I called a friend from Minnesota and told her how unhappy I was.
She said, "Em, I was just watching a TikTok of this girl who worked from home and making bank with this tech company but was super depressed and so she dropped it and went to work at COSTCO."
She continued, "She's way happier at COSTCO."
Days later, I got the worst performance review of my life.
My executive editor called in one of the owners of the company and sat down across from me (through a screen but still intimidating) and, said, "What do you think you bring to this company?"
That's never a good question to be asked. Like, hello HOT SEAT.
I told him my honest truth. I was in a managerial position and didn't like managing people or systems. I wasn't spending as much time writing or working on creative projects as I thought I would with the position. Writing and editing, I said, is what I'm better at than managing people and systems.
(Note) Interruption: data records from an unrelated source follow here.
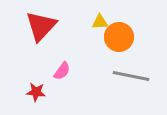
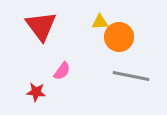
red triangle: rotated 20 degrees counterclockwise
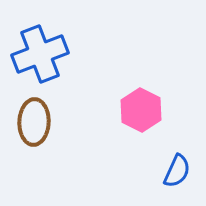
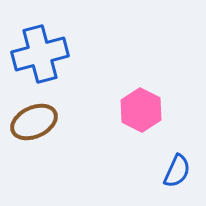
blue cross: rotated 6 degrees clockwise
brown ellipse: rotated 63 degrees clockwise
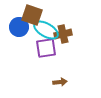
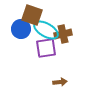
blue circle: moved 2 px right, 2 px down
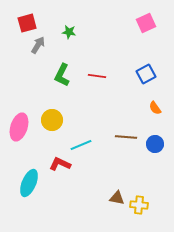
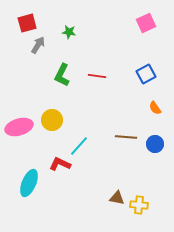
pink ellipse: rotated 56 degrees clockwise
cyan line: moved 2 px left, 1 px down; rotated 25 degrees counterclockwise
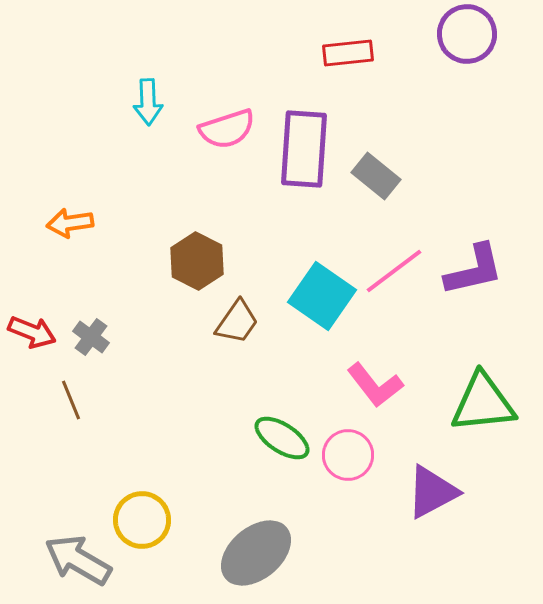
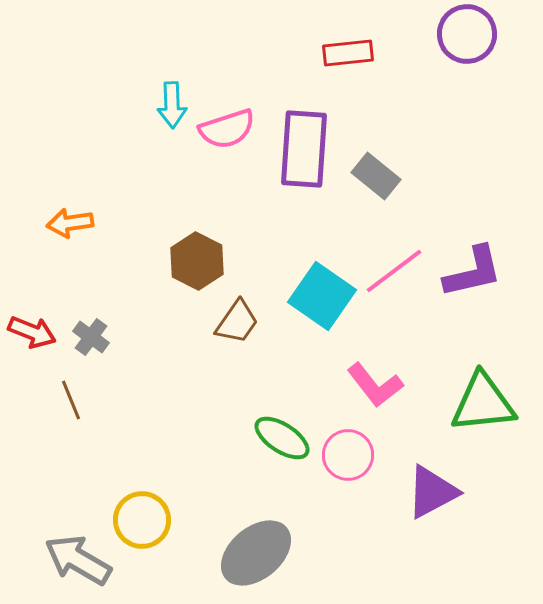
cyan arrow: moved 24 px right, 3 px down
purple L-shape: moved 1 px left, 2 px down
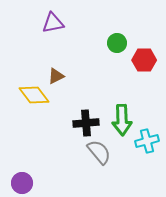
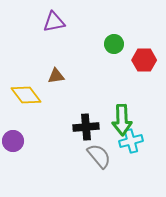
purple triangle: moved 1 px right, 1 px up
green circle: moved 3 px left, 1 px down
brown triangle: rotated 18 degrees clockwise
yellow diamond: moved 8 px left
black cross: moved 4 px down
cyan cross: moved 16 px left
gray semicircle: moved 4 px down
purple circle: moved 9 px left, 42 px up
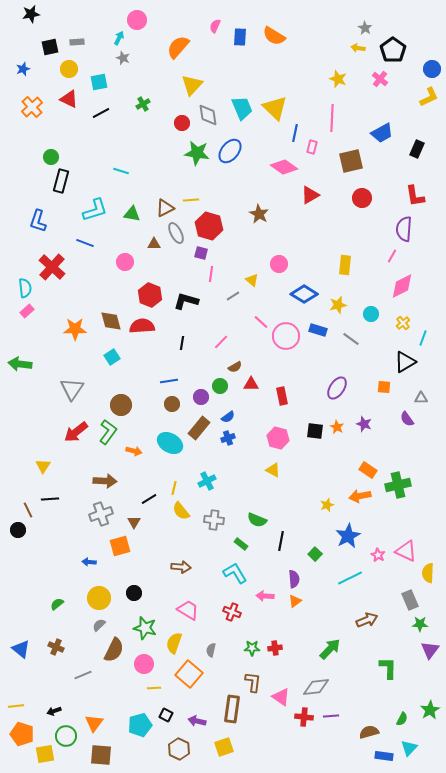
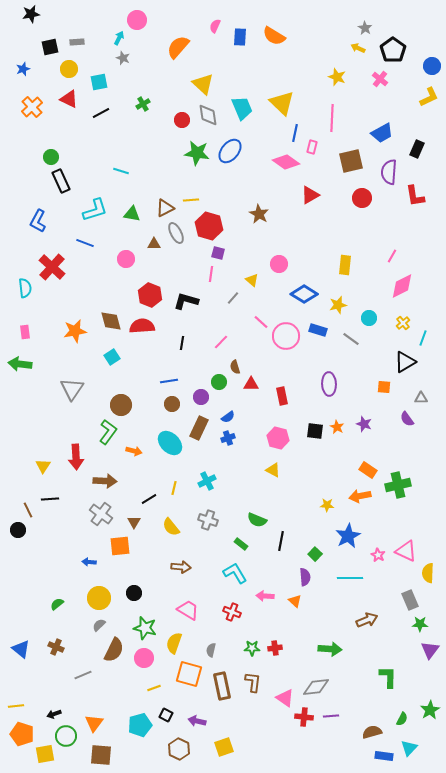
yellow arrow at (358, 48): rotated 16 degrees clockwise
blue circle at (432, 69): moved 3 px up
yellow star at (338, 79): moved 1 px left, 2 px up
yellow triangle at (192, 85): moved 11 px right, 1 px up; rotated 30 degrees counterclockwise
yellow triangle at (275, 108): moved 7 px right, 5 px up
red circle at (182, 123): moved 3 px up
pink diamond at (284, 167): moved 2 px right, 5 px up
black rectangle at (61, 181): rotated 40 degrees counterclockwise
blue L-shape at (38, 221): rotated 10 degrees clockwise
purple semicircle at (404, 229): moved 15 px left, 57 px up
purple square at (201, 253): moved 17 px right
pink circle at (125, 262): moved 1 px right, 3 px up
gray line at (233, 296): moved 2 px down; rotated 16 degrees counterclockwise
pink rectangle at (27, 311): moved 2 px left, 21 px down; rotated 56 degrees counterclockwise
cyan circle at (371, 314): moved 2 px left, 4 px down
orange star at (75, 329): moved 2 px down; rotated 10 degrees counterclockwise
brown semicircle at (235, 367): rotated 104 degrees clockwise
green circle at (220, 386): moved 1 px left, 4 px up
purple ellipse at (337, 388): moved 8 px left, 4 px up; rotated 35 degrees counterclockwise
brown rectangle at (199, 428): rotated 15 degrees counterclockwise
red arrow at (76, 432): moved 25 px down; rotated 55 degrees counterclockwise
cyan ellipse at (170, 443): rotated 15 degrees clockwise
yellow star at (327, 505): rotated 24 degrees clockwise
yellow semicircle at (181, 511): moved 10 px left, 16 px down
gray cross at (101, 514): rotated 35 degrees counterclockwise
gray cross at (214, 520): moved 6 px left; rotated 12 degrees clockwise
orange square at (120, 546): rotated 10 degrees clockwise
cyan line at (350, 578): rotated 25 degrees clockwise
purple semicircle at (294, 579): moved 11 px right, 2 px up
orange triangle at (295, 601): rotated 40 degrees counterclockwise
green arrow at (330, 649): rotated 50 degrees clockwise
pink circle at (144, 664): moved 6 px up
green L-shape at (388, 668): moved 9 px down
orange square at (189, 674): rotated 24 degrees counterclockwise
yellow line at (154, 688): rotated 16 degrees counterclockwise
pink triangle at (281, 697): moved 4 px right, 1 px down
brown rectangle at (232, 709): moved 10 px left, 23 px up; rotated 20 degrees counterclockwise
black arrow at (54, 711): moved 3 px down
brown semicircle at (369, 732): moved 3 px right
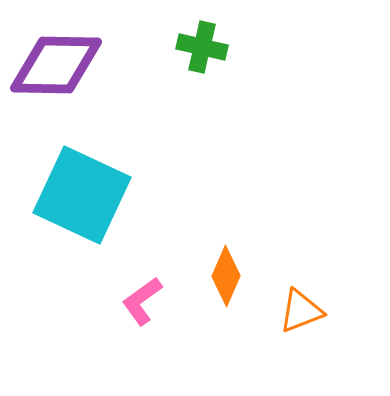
He responded, "That's interesting," he said, and then went on to belittle my previous position as the editor of a lifestyle magazine based in Minnesota.
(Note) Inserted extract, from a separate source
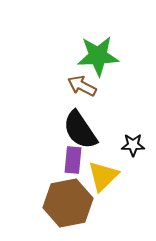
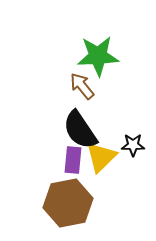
brown arrow: rotated 24 degrees clockwise
yellow triangle: moved 2 px left, 19 px up
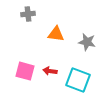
"I'm sure in your small town in Minnesota you basically just wrote about the same things over and over, small town things?"
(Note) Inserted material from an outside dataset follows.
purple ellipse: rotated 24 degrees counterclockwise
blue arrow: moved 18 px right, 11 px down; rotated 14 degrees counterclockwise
"Our content covered northern Minnesota," I said, "so, yes, a lot of the content was reflective of that area."
He looked pissed, and I was so confused.
"I am going to be honest with you," he said, "I don't think you're a talented writer or editor."
This was just months after I'd published my first book, which he had no comment to make.
After that meeting, I was completely torn apart and feeling like I should call the hundreds of people who had already purchased my book and buy it back from them. Maybe I really wasn't good at this whole writing thing? How embarrassing.
I called my publisher.
He answered and I immediately said, "Can you tell me if my writing is shit?"
"Where did that question come from?" he asked.
"I was just given the worst performance review of my life by some old white man who said my writing is shit and I need to know from you, who I have high respect for, if my writing is shit."
He took a breath.
"The first thing I'll say is we wouldn't be publishing your book if your writing was... he paused... shit."
"Listen," he said. "There's two types of writers: people who write articles and journals and they're content with that-- and then there's authors: these are the people who want to be consumed in the craft of writing. It is their life. You are one of those people. I suggest you find a different job, perhaps working at the dive shop or outdoors somewhere, and when you get time to write -- you write well."
(The above is obviously recalled from memory and might not be word for word but that's the gist of what he said.)
As fate would have it, I was mulling over all these upcoming life changes and how in the world would they land gracefully, while I was waiting at the dive shop. Another guy was also waiting at the dive shop. I asked him what he was waiting for-- and he said, "Swim lessons."
"Oh, nice," I said.
"What are you waiting for?" he asked (little did he know that question was much weightier than he knew it to be).
"I'm waiting for the divers to get back, they said they just got off the boat."
"Gotcha," he said.
"Why are you taking swim lessons?" I asked.
"Because I want to be a beach lifeguard."
I was immediately interested.
"What does that entail, exactly?" I asked him.
"It's a pretty sweet gig," he said. "You've gotta make these swim/run requirements, they train you on the medical side of things, and certify you with the US Lifeguard Association."
Two weeks later, I applied to be a beach lifeguard. A month later, I was certified. A week after that, I was dressed in red and on the beach with my buoys, rescue gear, and ATV. In the sand, sun, and supporting a mission.
And just like the COSTCO girl, I'm much, much happier.